I'm sure the Feds are doing what they think is best to cover up mistakes and greed by the banks and mortgage companies...Problem is that I don't see them really fixing or helping anything; only putting off and delaying things. Robbing Peter to pay Paul is the way most Americans manage money these days (including our government). Sooner or later, we're all going to sink, and us responsible people will be weighted down with the rest. The end is near....

1
Comment #31 by Anonymous posted on
Anonymous
To Anonymous, at 7:50 and 7:51.

I have a PhD in Economics, but that does not make me an expert in economics.

Ben actions are amateurish and irresponsible, period. Increasing money supplies under these circumstances is wrong. Liquidity is a ratio of trust in Bank's system and borrowers needs and not excessive money poured in the Banks. Buying worthless Bank debentures without questioning what is in it, is stupid move by Ben.

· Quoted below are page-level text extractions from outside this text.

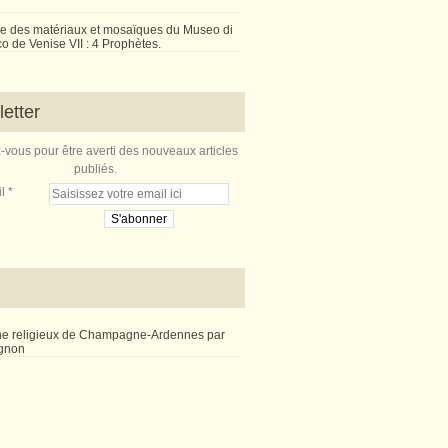
e des matériaux et mosaïques du Museo di
 de Venise VII : 4 Prophètes.
etter
vous pour être averti des nouveaux articles
publiés.
l
ne religieux de Champagne-Ardennes par
ignon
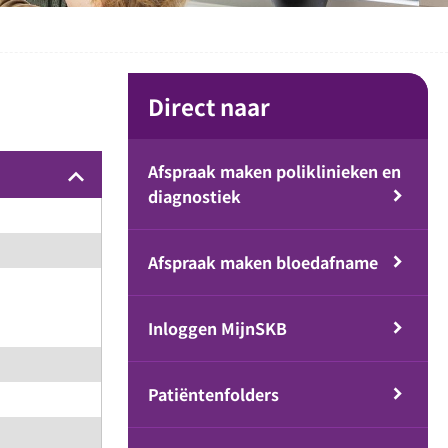
Direct naar
Afspraak maken poliklinieken en
keyboard_arrow_up
diagnostiek
Afspraak maken bloedafname
Inloggen MijnSKB
Patiëntenfolders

Furthermore, most of the posts above are correct, except yours.
You are ignorant and uninformed to what Ben is doing out there.

He is bailing out the Banks, raises the inflation, postponing correction, yes Ben gives the order for the money to be printed, flooding cheap money into the banking system, lowering interest rates artificially, destroying the Dollar and on and on.........

Fred

1
Comment #32 by Anonymous posted on
Anonymous
To Anonymous of 7:50, Fred is right.

Also, recession can not be stopped by lowering interest rates at this stage of the game. Banks are not lending because of worthless real estate paper they hold and not a lack of money. Actually, they have to much money on hand and the interest paid on deposits will sink further.

Second, Ben action is criticized by Europeans, Japanese and Australian Governments as irresponsible and unneeded cuts in interest rates.
All of commodities and oil are artificially high, because of cutting rates and trashing the Dollar.
Learn the facts, before you start attacking the previous posters.

1
Comment #33 by Anonymous posted on
Anonymous
To Anonymous of 7:50,

When we see the phrase Feds, we all know it is all of the Federal Government's departments, starting from labor and statistics and .... all the way up to FOMC and Treasury.

We don't need your uneducated input.

1
Comment #34 by Anonymous posted on
Anonymous
To Anonymous of 7:50,

Defending Ben because he has a PhD is like defending a murderer by tell to the judge he must be freed because he is educated and can not go to prison.

1
Comment #35 by Anonymous posted on
Anonymous
To Anonymous of 7:50.

You must be the same guy from few weeks ago posting under the name of SVG, are you?